Task directions → Please set out the rows below as a numbered list, one text line per item, skipping blank lines and leaving the pictures out.

*** Records shown ***

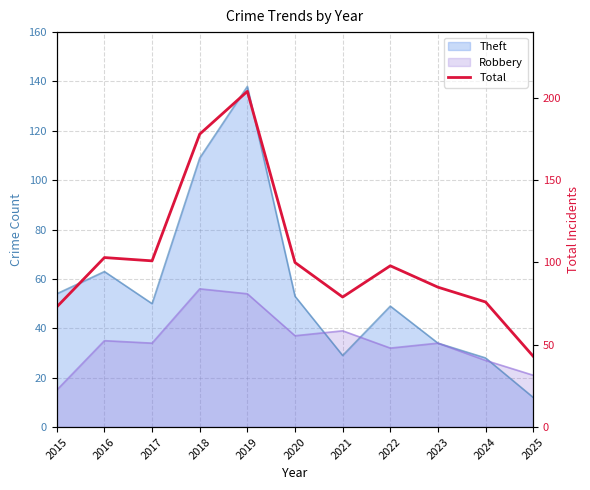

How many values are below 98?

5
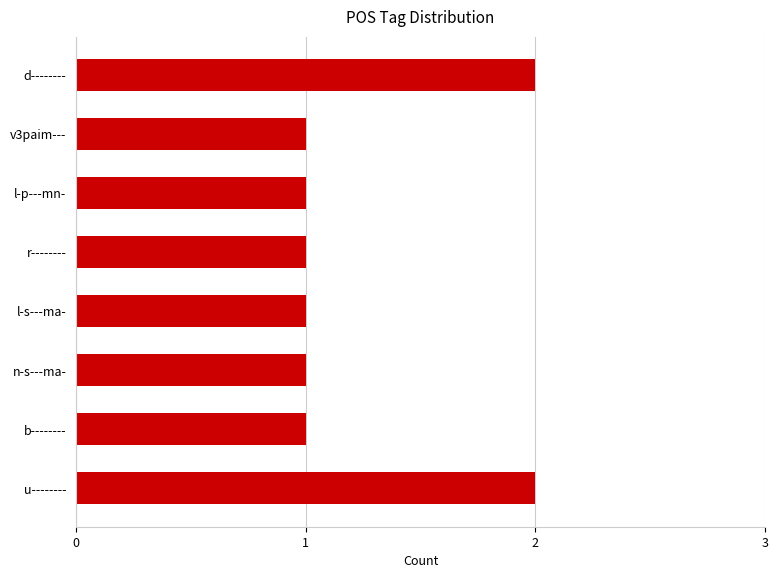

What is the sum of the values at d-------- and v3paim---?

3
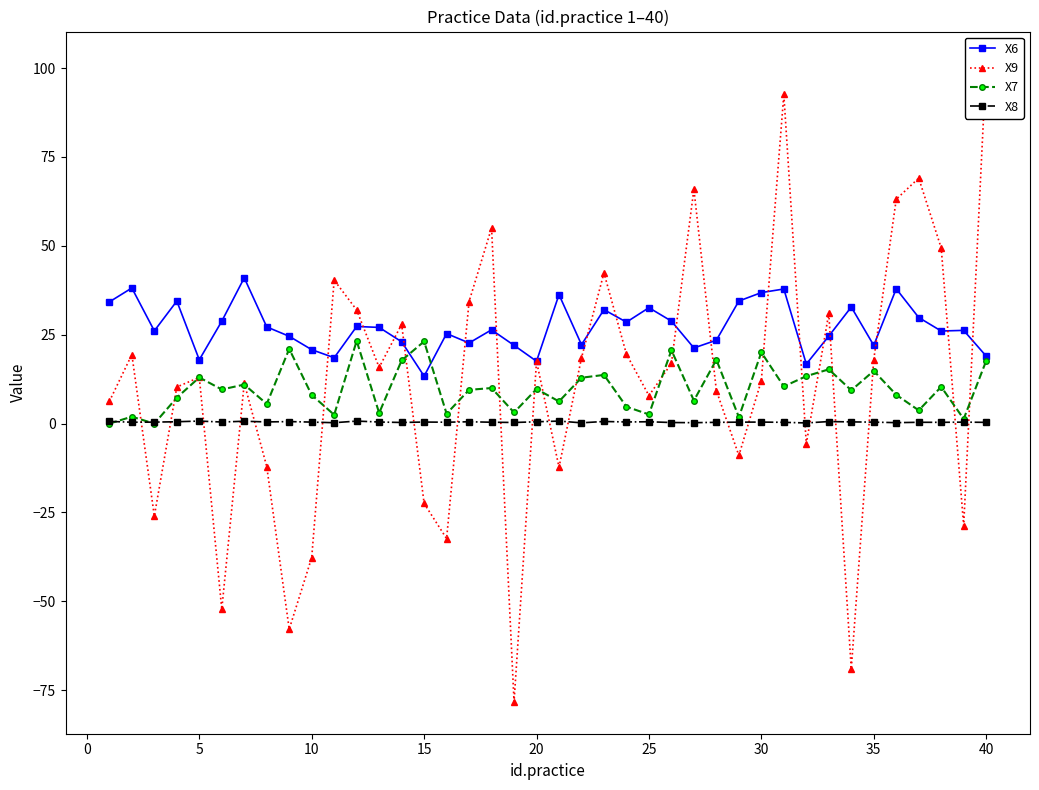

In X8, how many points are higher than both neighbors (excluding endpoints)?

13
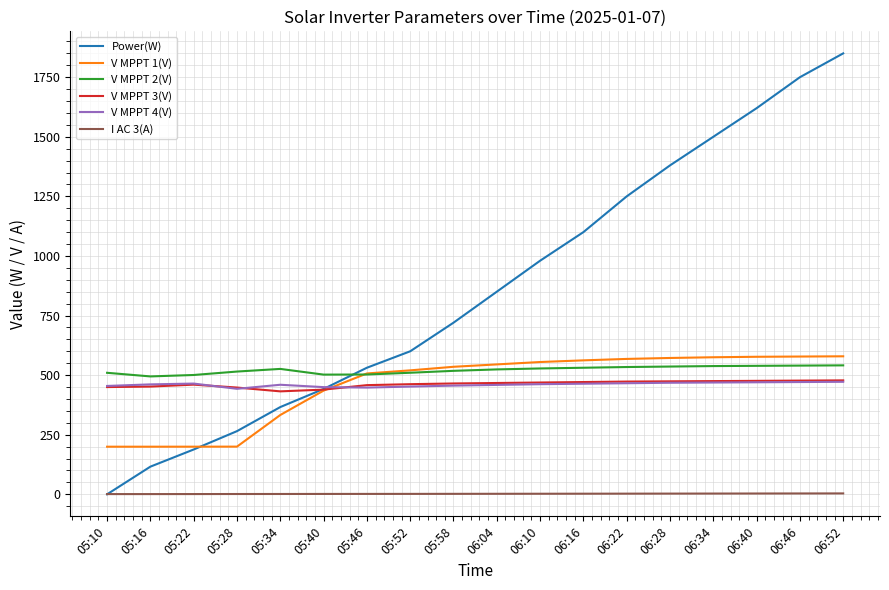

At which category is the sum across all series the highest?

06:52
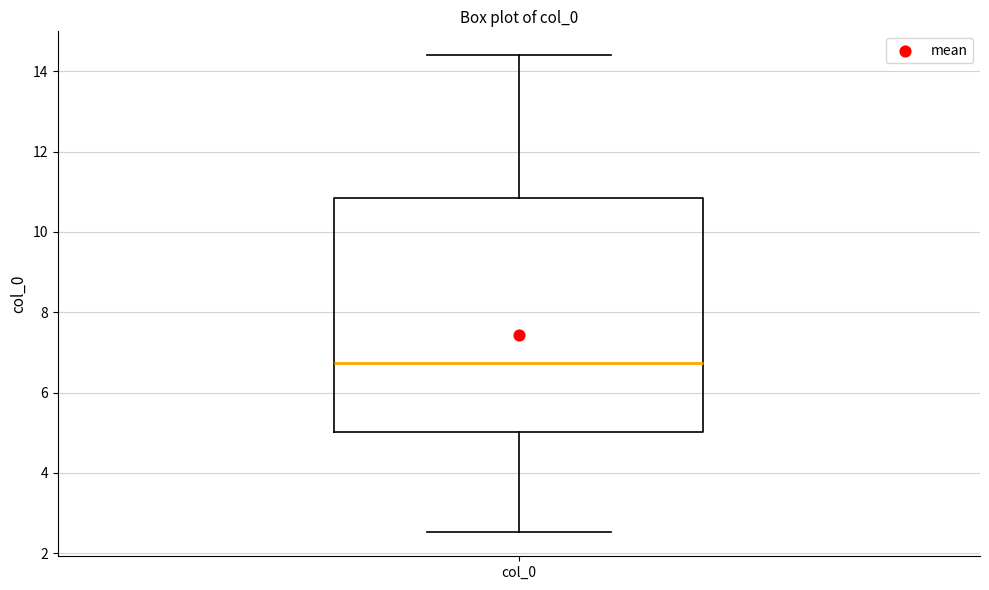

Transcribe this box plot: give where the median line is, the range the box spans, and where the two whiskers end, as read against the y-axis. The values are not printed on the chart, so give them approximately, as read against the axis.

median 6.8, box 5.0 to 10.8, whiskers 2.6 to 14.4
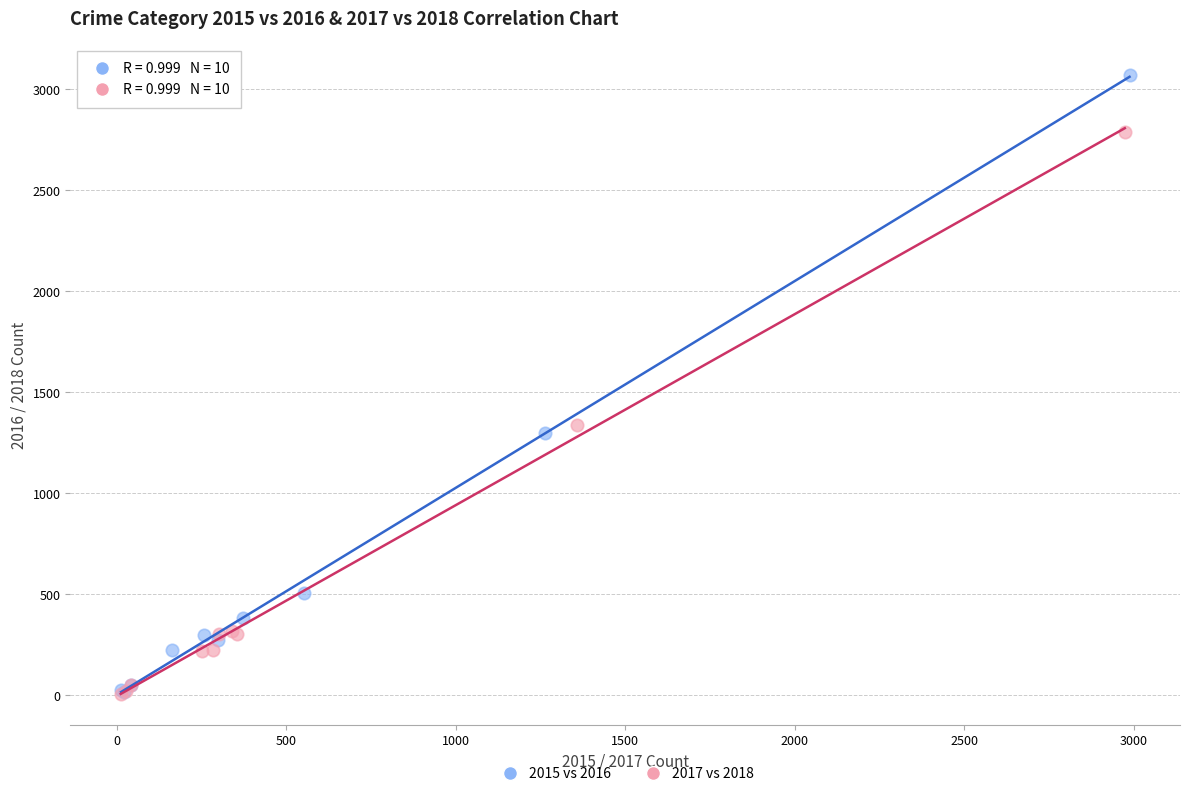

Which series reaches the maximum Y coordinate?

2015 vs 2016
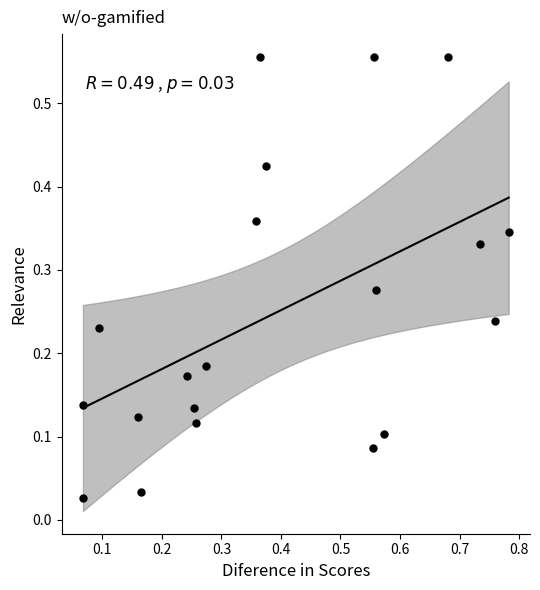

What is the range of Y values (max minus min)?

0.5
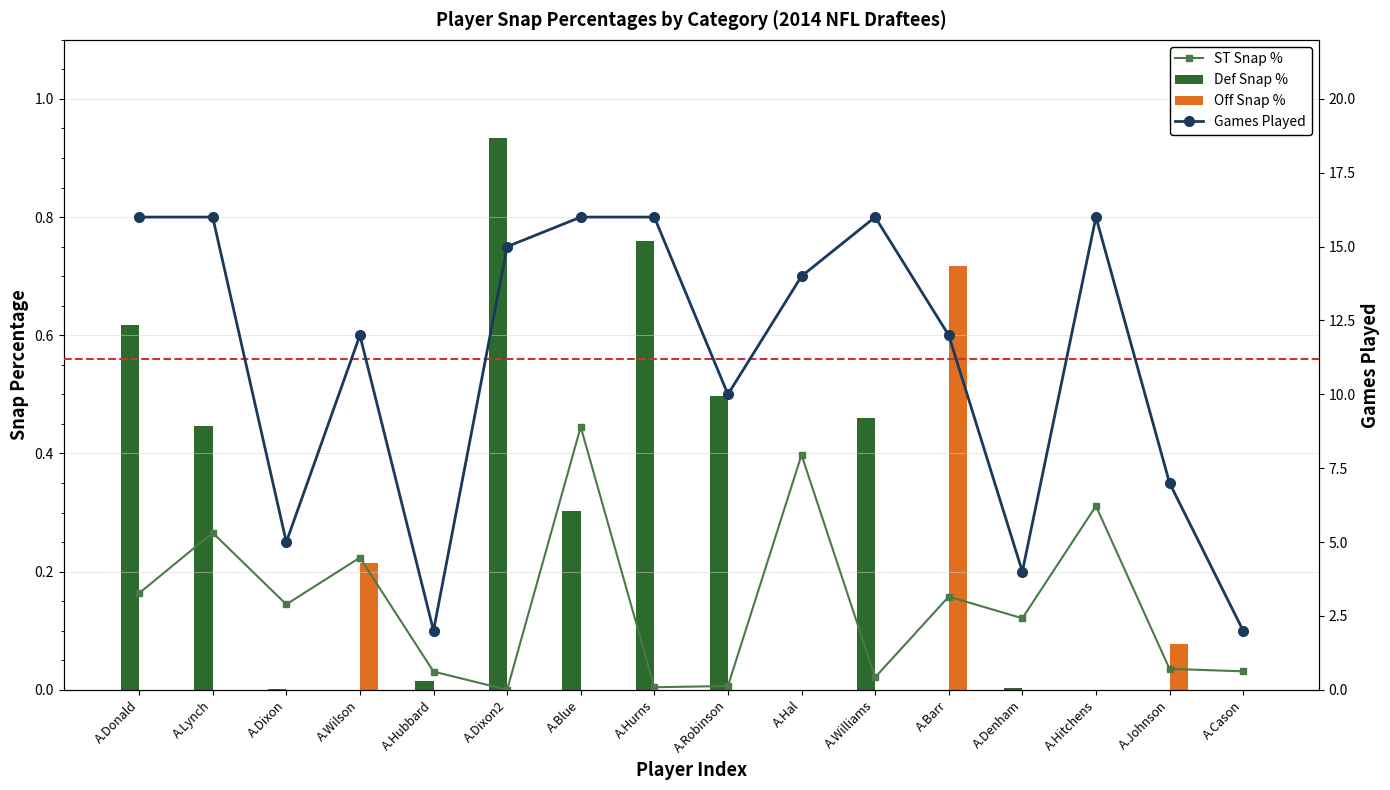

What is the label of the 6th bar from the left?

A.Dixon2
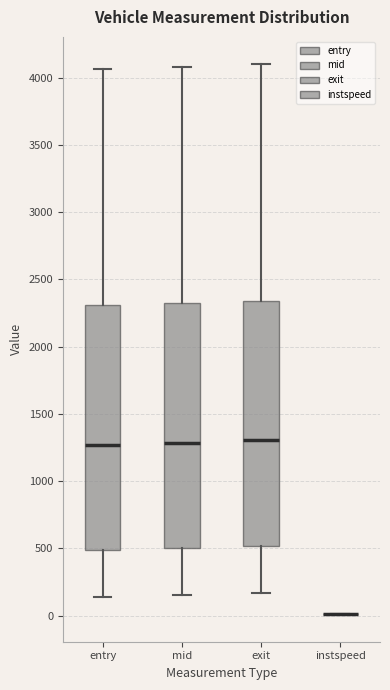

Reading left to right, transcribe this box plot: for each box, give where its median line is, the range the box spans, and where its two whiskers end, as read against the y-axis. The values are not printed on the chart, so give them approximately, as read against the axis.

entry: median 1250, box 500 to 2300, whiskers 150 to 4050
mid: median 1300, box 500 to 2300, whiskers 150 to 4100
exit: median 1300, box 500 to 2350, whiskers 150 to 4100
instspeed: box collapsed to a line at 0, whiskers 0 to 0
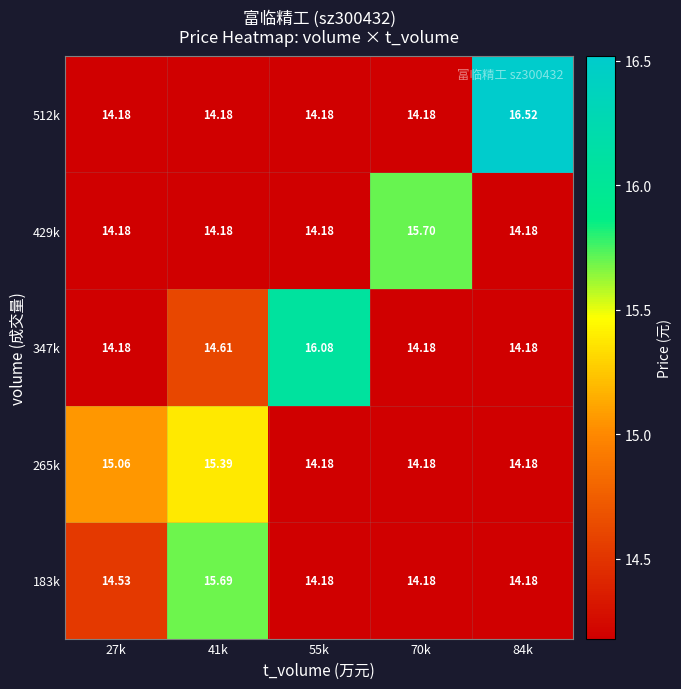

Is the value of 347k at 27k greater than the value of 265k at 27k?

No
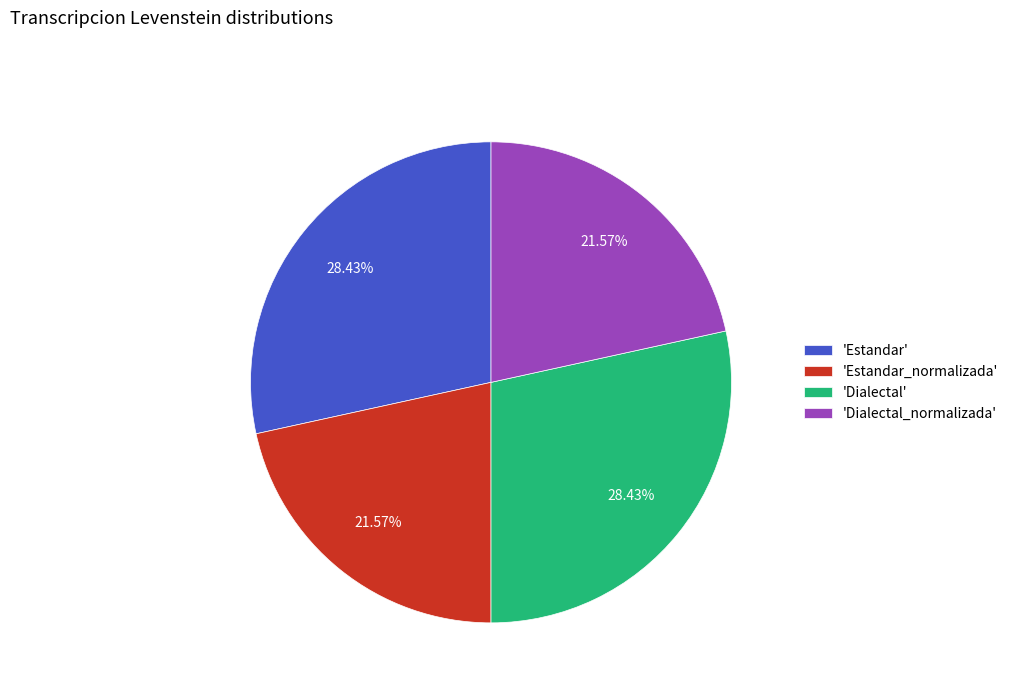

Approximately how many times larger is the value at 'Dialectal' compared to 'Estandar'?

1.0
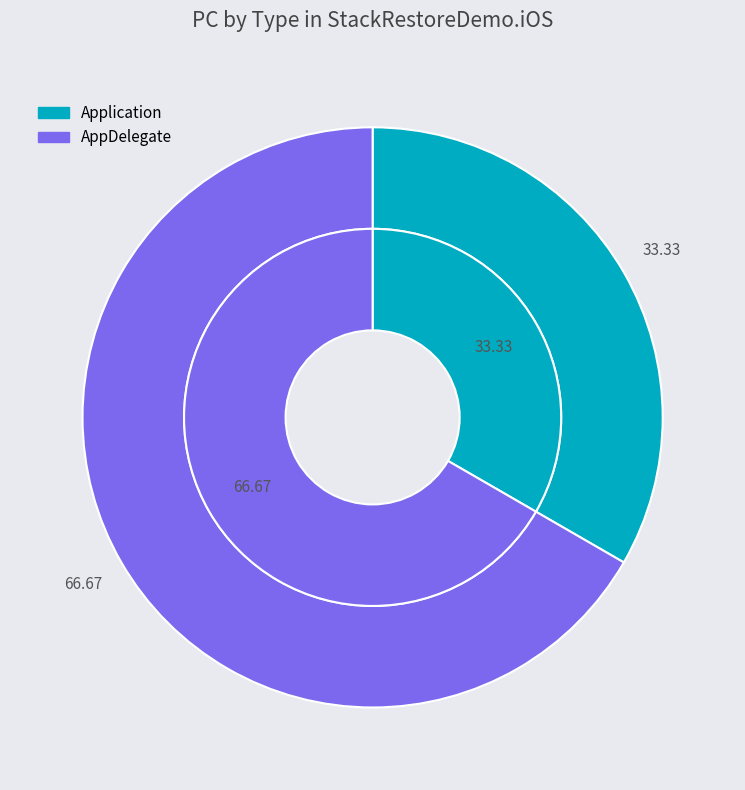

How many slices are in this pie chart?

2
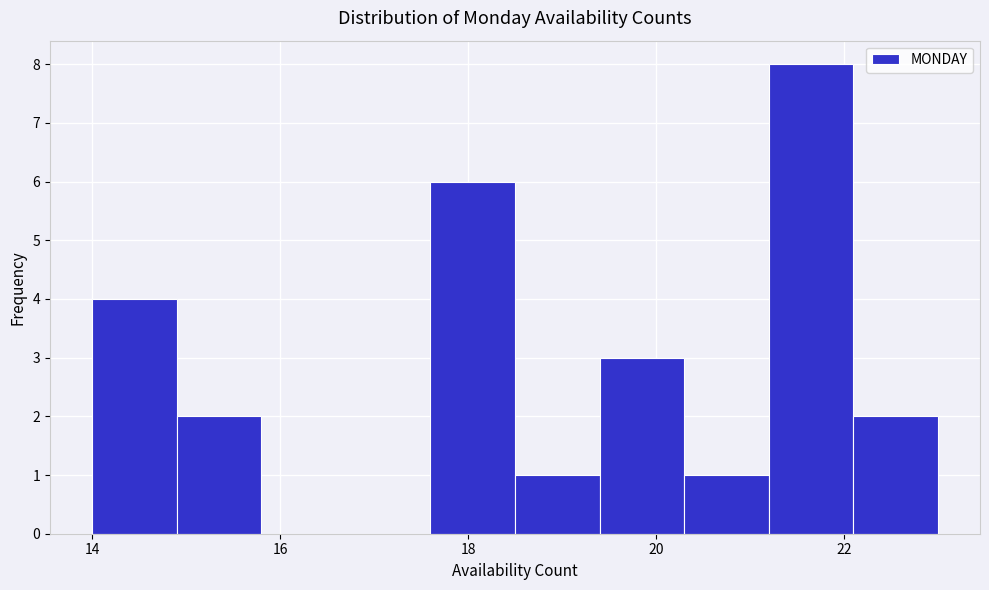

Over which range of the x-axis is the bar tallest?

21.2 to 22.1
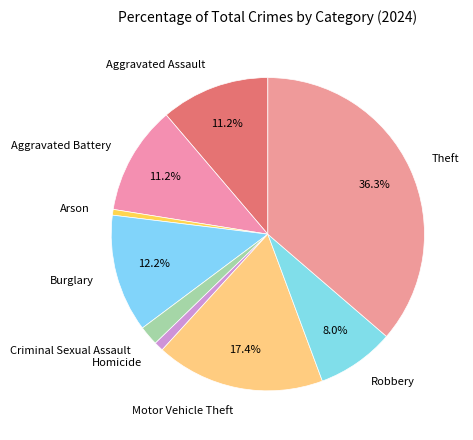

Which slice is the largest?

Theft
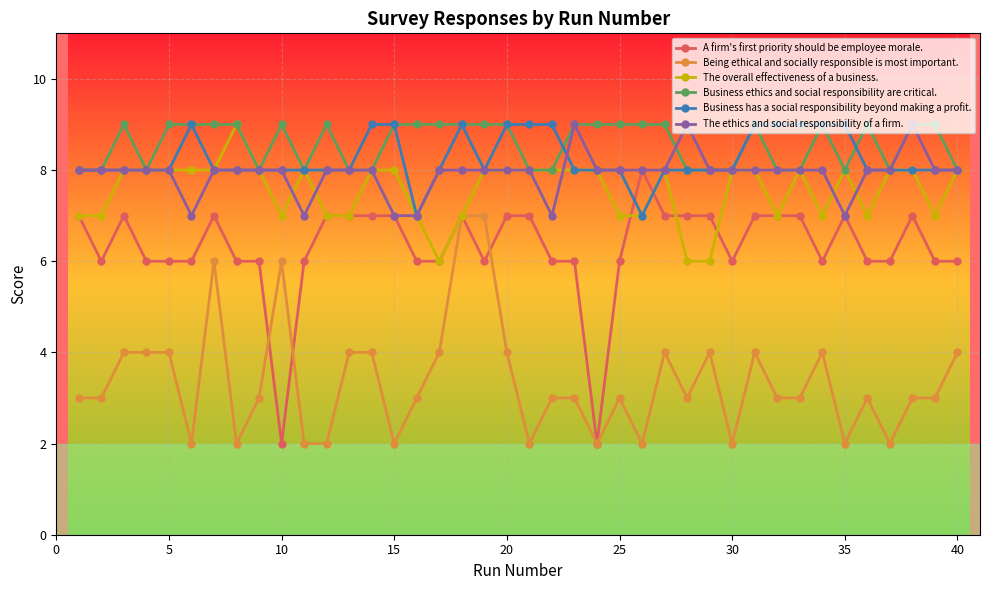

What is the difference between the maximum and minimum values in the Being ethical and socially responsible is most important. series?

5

***

The completed task →
1. How many values are below 98?
2. 5
3. What is the sum of the values at d-------- and v3paim---?
4. 3
5. In X8, how many points are higher than both neighbors (excluding endpoints)?
6. 13
7. At which category is the sum across all series the highest?
8. 06:52
9. Transcribe this box plot: give where the median line is, the range the box spans, and where the two whiskers end, as read against the y-axis. The values are not printed on the chart, so give them approximately, as read against the axis.
10. median 6.8, box 5.0 to 10.8, whiskers 2.6 to 14.4
11. Which series reaches the maximum Y coordinate?
12. 2015 vs 2016
13. What is the range of Y values (max minus min)?
14. 0.5
15. What is the label of the 6th bar from the left?
16. A.Dixon2
17. Reading left to right, transcribe this box plot: for each box, give where its median line is, the range the box spans, and where its two whiskers end, as read against the y-axis. The values are not printed on the chart, so give them approximately, as read against the axis.
18. entry: median 1250, box 500 to 2300, whiskers 150 to 4050
19. mid: median 1300, box 500 to 2300, whiskers 150 to 4100
20. exit: median 1300, box 500 to 2350, whiskers 150 to 4100
21. instspeed: box collapsed to a line at 0, whiskers 0 to 0
22. Is the value of 347k at 27k greater than the value of 265k at 27k?
23. No
24. Approximately how many times larger is the value at 'Dialectal' compared to 'Estandar'?
25. 1.0
26. How many slices are in this pie chart?
27. 2
28. Over which range of the x-axis is the bar tallest?
29. 21.2 to 22.1
30. Which slice is the largest?
31. Theft
32. What is the difference between the maximum and minimum values in the Being ethical and socially responsible is most important. series?
33. 5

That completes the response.